The two-time champion
finished with bronze
at London 2012, with American Jennifer Suhr taking the title.
"I wanted to leave on a golden note, with my head held high. That did not happen in London," she said.
"In 2016 I will be 34, still young enough to compete. Why not? I will go to Rio and get my gold back."
Isinbayeva, widely considered the greatest female pole vaulter of all time, took the bronze with a jump of 4.70m, which has often been her starting height in competitions, but looked out-of-sorts on a rainy, chilly evening.
"It was the worst weather for a pole-vaulter, you can't imagine - headwind and rain," said the world record holder.
Isinbayeva's medal tally
- Olympic gold (2004 & 2008), bronze (2012)

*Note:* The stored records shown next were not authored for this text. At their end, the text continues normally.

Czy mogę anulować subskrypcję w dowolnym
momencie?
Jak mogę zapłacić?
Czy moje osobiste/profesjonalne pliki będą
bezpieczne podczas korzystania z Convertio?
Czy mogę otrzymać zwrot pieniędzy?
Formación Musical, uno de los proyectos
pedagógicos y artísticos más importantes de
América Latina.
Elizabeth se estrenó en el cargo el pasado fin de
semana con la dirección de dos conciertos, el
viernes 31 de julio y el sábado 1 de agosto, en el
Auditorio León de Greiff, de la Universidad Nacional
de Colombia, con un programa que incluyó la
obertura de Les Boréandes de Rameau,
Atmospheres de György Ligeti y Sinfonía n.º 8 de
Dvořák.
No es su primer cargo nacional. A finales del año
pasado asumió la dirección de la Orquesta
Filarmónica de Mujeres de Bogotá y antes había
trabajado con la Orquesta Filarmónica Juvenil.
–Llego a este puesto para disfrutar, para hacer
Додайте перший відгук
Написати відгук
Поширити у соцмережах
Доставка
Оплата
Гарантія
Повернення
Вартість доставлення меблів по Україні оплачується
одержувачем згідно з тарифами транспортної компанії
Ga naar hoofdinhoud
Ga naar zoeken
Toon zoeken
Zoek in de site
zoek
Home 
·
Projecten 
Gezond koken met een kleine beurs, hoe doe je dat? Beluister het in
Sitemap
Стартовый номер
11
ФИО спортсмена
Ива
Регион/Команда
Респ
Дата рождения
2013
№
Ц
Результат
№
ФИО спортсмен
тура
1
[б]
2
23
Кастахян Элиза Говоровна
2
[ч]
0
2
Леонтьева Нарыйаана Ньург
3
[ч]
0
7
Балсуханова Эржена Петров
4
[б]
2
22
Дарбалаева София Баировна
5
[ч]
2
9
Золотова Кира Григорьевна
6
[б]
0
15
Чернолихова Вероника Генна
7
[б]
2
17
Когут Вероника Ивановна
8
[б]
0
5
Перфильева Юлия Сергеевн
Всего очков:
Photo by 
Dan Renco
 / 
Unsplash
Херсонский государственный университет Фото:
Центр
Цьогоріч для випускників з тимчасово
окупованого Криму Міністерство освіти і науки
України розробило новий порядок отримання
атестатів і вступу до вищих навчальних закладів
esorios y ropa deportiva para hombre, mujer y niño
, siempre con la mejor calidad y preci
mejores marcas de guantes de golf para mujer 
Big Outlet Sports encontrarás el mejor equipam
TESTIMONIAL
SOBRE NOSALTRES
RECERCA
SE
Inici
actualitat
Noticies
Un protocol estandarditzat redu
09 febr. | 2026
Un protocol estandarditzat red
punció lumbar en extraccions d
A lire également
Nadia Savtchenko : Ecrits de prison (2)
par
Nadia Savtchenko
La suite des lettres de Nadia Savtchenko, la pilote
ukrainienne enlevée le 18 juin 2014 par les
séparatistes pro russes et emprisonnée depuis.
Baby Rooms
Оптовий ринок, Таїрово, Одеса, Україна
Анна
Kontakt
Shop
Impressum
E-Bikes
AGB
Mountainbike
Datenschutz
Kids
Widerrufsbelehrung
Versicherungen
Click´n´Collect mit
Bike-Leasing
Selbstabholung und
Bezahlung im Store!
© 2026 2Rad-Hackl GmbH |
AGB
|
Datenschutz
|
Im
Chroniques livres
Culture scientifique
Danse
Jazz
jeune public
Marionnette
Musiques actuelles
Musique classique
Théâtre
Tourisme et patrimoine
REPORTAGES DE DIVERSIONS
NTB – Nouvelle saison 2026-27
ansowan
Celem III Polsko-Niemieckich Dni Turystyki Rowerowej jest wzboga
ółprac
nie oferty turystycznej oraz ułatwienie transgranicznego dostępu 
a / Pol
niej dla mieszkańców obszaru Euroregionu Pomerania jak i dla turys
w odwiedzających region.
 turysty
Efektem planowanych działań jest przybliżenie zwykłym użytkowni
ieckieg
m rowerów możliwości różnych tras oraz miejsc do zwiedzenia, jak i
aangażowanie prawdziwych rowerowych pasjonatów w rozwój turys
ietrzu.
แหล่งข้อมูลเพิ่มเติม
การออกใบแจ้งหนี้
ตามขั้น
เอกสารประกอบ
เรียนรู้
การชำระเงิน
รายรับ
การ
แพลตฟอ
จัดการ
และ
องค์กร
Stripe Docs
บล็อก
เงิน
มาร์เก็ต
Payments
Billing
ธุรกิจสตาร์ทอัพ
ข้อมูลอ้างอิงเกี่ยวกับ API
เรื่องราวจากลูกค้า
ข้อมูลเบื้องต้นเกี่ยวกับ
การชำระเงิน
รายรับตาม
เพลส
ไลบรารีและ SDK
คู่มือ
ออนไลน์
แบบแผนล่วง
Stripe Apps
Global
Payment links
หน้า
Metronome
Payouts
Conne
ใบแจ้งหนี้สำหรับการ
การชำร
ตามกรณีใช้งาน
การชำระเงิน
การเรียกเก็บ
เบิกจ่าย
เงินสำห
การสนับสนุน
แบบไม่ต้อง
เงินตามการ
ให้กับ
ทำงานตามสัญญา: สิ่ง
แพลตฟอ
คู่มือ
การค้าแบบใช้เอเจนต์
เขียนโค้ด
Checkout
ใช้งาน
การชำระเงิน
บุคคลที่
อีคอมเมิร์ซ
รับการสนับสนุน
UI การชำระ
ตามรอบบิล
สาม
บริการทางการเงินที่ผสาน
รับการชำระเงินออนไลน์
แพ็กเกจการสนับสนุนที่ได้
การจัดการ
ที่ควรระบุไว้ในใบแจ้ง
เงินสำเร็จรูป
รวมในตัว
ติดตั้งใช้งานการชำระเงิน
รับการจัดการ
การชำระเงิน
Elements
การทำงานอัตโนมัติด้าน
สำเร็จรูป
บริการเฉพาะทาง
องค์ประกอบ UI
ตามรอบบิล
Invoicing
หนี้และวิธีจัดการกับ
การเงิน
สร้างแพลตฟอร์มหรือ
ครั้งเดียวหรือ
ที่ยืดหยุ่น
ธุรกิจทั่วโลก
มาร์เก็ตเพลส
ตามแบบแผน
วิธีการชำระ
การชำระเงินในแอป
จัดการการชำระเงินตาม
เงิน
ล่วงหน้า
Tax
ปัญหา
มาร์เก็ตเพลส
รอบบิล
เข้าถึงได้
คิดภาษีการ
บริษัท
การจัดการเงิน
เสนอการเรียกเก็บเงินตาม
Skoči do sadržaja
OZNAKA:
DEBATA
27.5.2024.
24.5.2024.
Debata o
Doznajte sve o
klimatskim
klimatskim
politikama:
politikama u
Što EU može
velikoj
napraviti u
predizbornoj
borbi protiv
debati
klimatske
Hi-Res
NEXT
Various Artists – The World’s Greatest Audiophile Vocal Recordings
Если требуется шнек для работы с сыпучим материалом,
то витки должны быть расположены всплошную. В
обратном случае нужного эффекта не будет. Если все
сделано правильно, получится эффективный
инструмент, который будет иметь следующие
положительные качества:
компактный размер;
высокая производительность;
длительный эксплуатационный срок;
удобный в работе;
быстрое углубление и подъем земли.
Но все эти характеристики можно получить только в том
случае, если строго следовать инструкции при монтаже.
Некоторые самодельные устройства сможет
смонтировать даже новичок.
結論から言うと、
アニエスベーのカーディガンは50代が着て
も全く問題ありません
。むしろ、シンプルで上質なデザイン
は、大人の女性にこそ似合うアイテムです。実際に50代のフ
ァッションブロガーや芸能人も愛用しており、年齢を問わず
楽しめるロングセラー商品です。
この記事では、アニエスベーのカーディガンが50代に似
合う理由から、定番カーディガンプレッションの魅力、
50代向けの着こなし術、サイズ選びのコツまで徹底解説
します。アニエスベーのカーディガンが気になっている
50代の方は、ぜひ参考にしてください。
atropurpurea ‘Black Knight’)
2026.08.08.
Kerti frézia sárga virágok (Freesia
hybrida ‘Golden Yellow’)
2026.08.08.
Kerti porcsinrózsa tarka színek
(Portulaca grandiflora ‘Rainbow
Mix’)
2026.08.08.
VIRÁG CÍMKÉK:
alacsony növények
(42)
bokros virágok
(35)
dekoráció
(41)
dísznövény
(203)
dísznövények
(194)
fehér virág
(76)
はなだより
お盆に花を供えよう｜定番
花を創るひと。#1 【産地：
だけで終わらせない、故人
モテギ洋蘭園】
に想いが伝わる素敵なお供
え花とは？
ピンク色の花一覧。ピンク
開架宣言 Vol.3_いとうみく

- World gold (2007 & 2005) bronze (2003)
- World Indoor gold (2012)
"In such circumstances, the most important thing is to catch the wind. I did not catch it. My wings were wet, and I plopped down."
Isinbayeva also said her performance in London had not been helped by the personal pressure she had placed on herself.
"I wanted to become the first ever woman to win three consecutive Olympic golds in the pole vault, I wanted to be a legend, and that itself added additional responsibility and additional pressure," she said.
According to her coach Evgeniy Trofimov a leg injury she sustained shortly before the Olympics hampered Isinbayeva.
Injury had affected Isinabyeva, but she returned with good results earlier this year
"I saw during training that after each jump she would rub her foot," he explained to the BBC's Russian service.
"I took her to the doctor, and we found a one-and-a-half-centimetre muscle tear. We lost some very important weeks leading up to the Games where she could not exercise. She lost her feel for the jump."
Isinbayeva is now focused on preparing for the 2013 World Championships, which will be held in Moscow.
She says she then wants to take a break for a year and have a child - which she says will be another spur to do well at the Games in Rio in four years' time.
Trofimov supports Isinbayeva in all her plans, but added: "I don't rule out that tomorrow or the day after that she changes her mind again."